Arthur Ashkin first described optical tweezers in a paper in Physical Review Letters in January 1970: “Micron-sized particles have been accelerated and trapped in stable optical potential wells using only the force of radiation pressure from a continuous laser.”
Capabilities and Applications of Optical Tweezers
His optical tweezers were capable of holding microscopic particles stable in three dimensions.
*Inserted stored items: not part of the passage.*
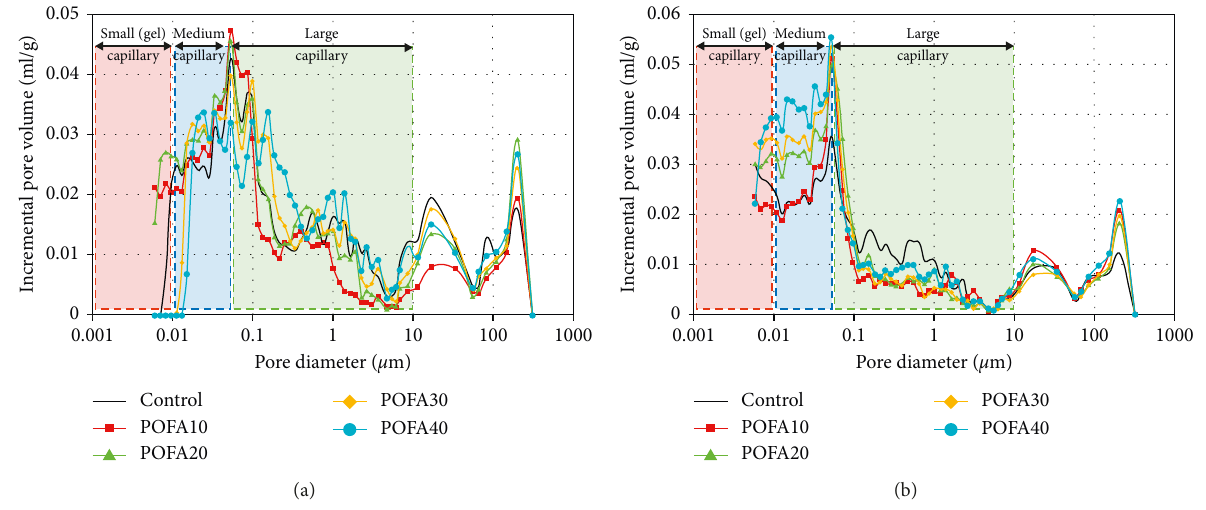
Figure 7: Pore distribution of mortars containing mPOFA aged for (a) 3 and (b) 28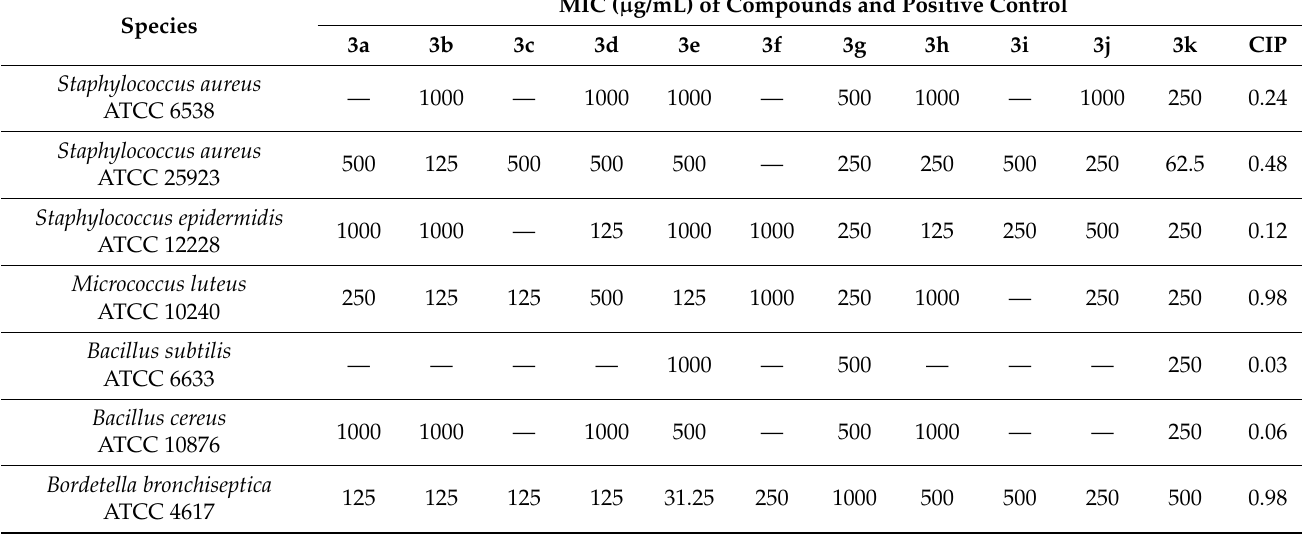
Table 1. The activity data of compounds expressed as MIC against the reference strains of bacteria. The standard antibiotic— ciprofloxacin (CIP) was used as positive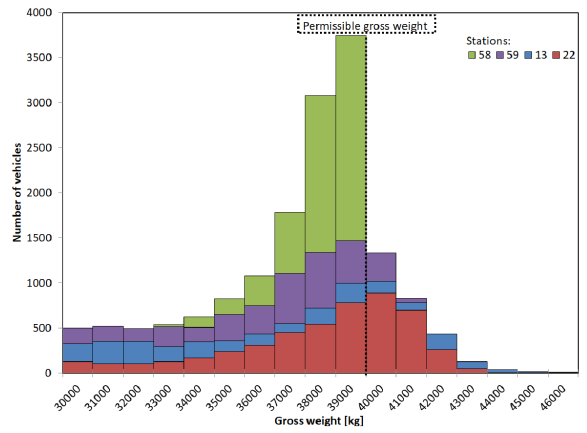
Figure 9: Gross weight distribution of category 9 vehicles for partic- ular WIM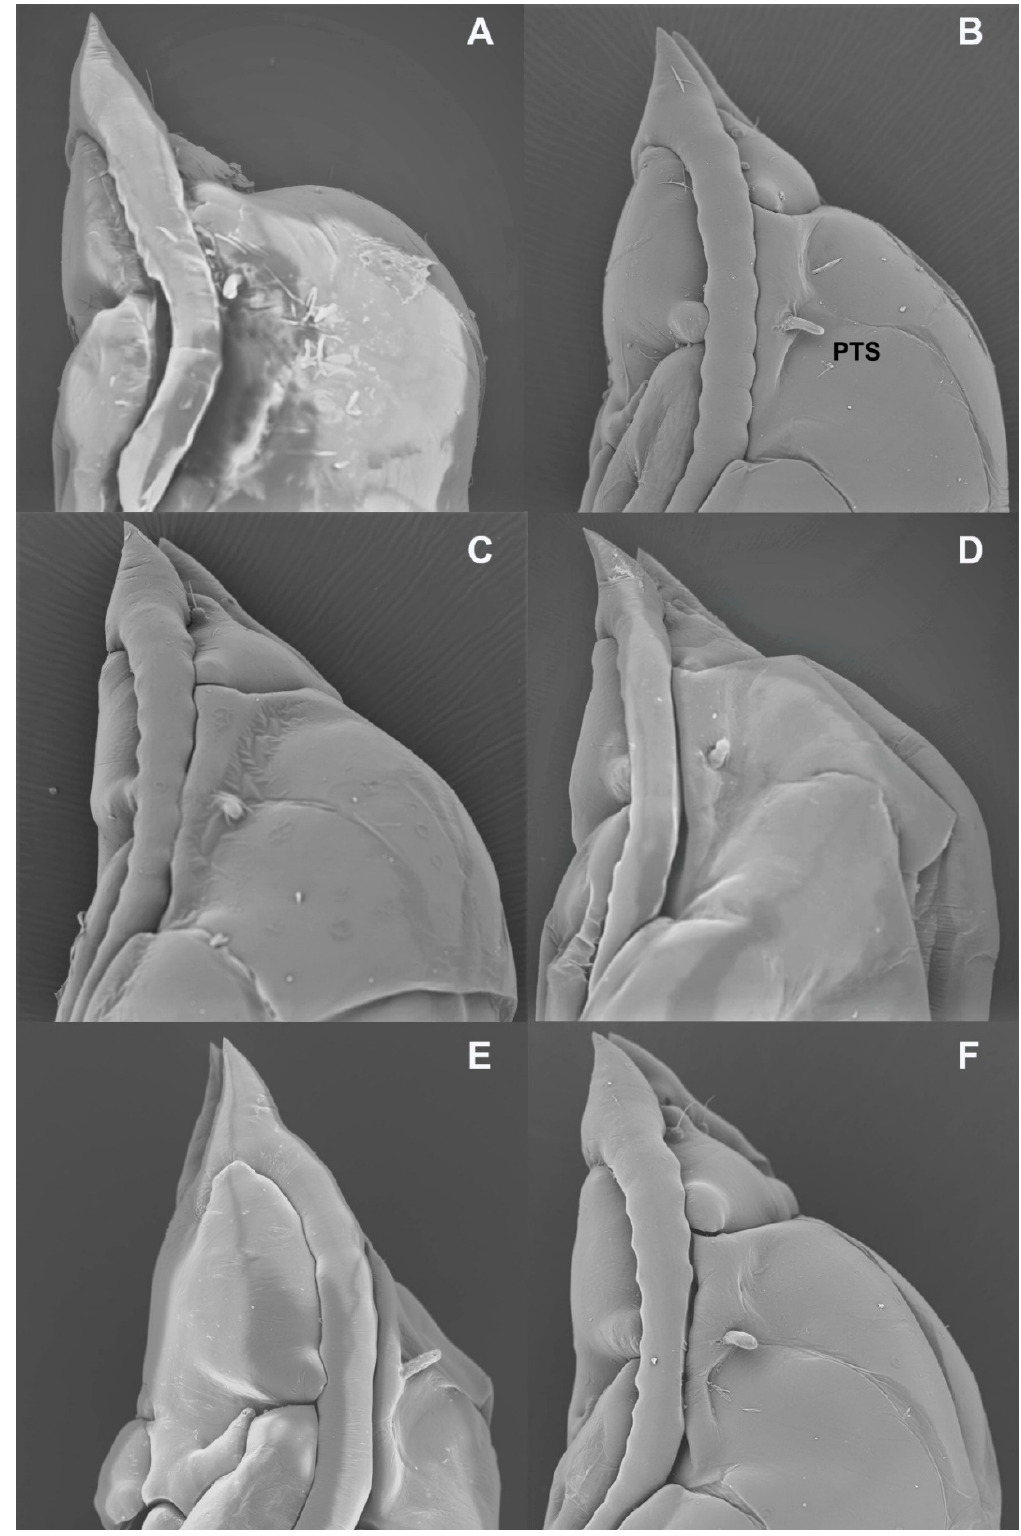
Figure 9. Ruschiola pupal heads, lateral. ( A ) R. attenuata . ( B ) R. cedarbergensis . ( C ) R. namaqua . ( D ) R. bubonis . ( E ) R. quagga . ( F ) R. leipoldtiae . PTS: prothoracic spiracle.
Ashkin, who won the Nobel Prize in Physics in 2018 for this work, predicted that similar acceleration and trapping would be possible with atoms and molecules using laser light tuned to specific optical transitions, with implications for isotope separation.
By 1986, Ashkin’s colleague Steven Chu was using optical tweezers in his work on cooling and trapping neutral atoms, work which won him a share of the Nobel Prize in Physics in 1997. By the late 1980s, optical tweezers had been utilized in biological sciences to trap tobacco mosaic virus and E. Coli in aqueous solution with no damage from the laser.
Since their inception, optical tweezers have found many uses, including in synthetic biology to construct tissue-like networks of artificial cells and to fuse synthetic membranes together; in cell sorting on the basis of a cell’s intrinsic optical characteristics; to probe the cytoskeleton, measure visco-elastic properties of biopolymers and study cell motility. They have also been utilized in research on single-molecule force measurements, to study DNA and RNA and may have uses in determining blood type or guiding sperm towards the egg in in vitro fertilization.
Image Credits: Block Lab at Stanford University
Fundamentals of Optical Tweezers
Optical tweezers work on the basis of momentum transfer associated with light. Light carries a momentum proportional to its energy and direction of movement, any change in direction caused by reflection or refraction leads to a change in momentum of light. Light at the center of the beam is brighter than at the edges and when it interacts with a particle the light bends. It creates a scattering force in the direction of the laser, and a gradient force in the XY plane towards the center of the beam. If the scattering force is larger than that of the reflected rays the result is a restoring force along the z-axis and a stable optical trap.
The tweezers are often built by modifying a standard optical microscope; the basic setup includes:
- A laser, normally neodymium-doped yttrium aluminum garnet (Nd:YAG)
- A beam expander
- Optics to steer the beam location in the sample plane
- High-quality microscope objective and condenser to create a trap in the sample plane
- Position detector to measure beam displacement
- Microscope illumination source coupled to a camera.
The tool is able to manipulate nanometer and micron-sized dielectric particles by exerting extremely small forces via the highly focused laser. The laser beam is focused by the microscope objective to a spot in the sample plane; this spot creates an optical trap which can hold a small particle in the canter. The particle is pushed by the momentum from the laser beam and trapped by gradient forces of the beam’s refracted light. Trapping forces upon the particle include light-scattering and gradient forces due to the particle’s interaction with the light. These forces act against thermal fluctuations and in biological samples, motility.
Shortcomings
In practice, optical tweezers are expensive and often need to be custom built. Although they might start with a commercial optical microscope, they have extensive add-ons to turn them into the sensitive tools they need to be.
Optical tweezers have advanced from a simple tool to manipulate micron-sized objects to an exceedingly sophisticated device under computer control which can measure displacement and forces with high accuracy and exactness.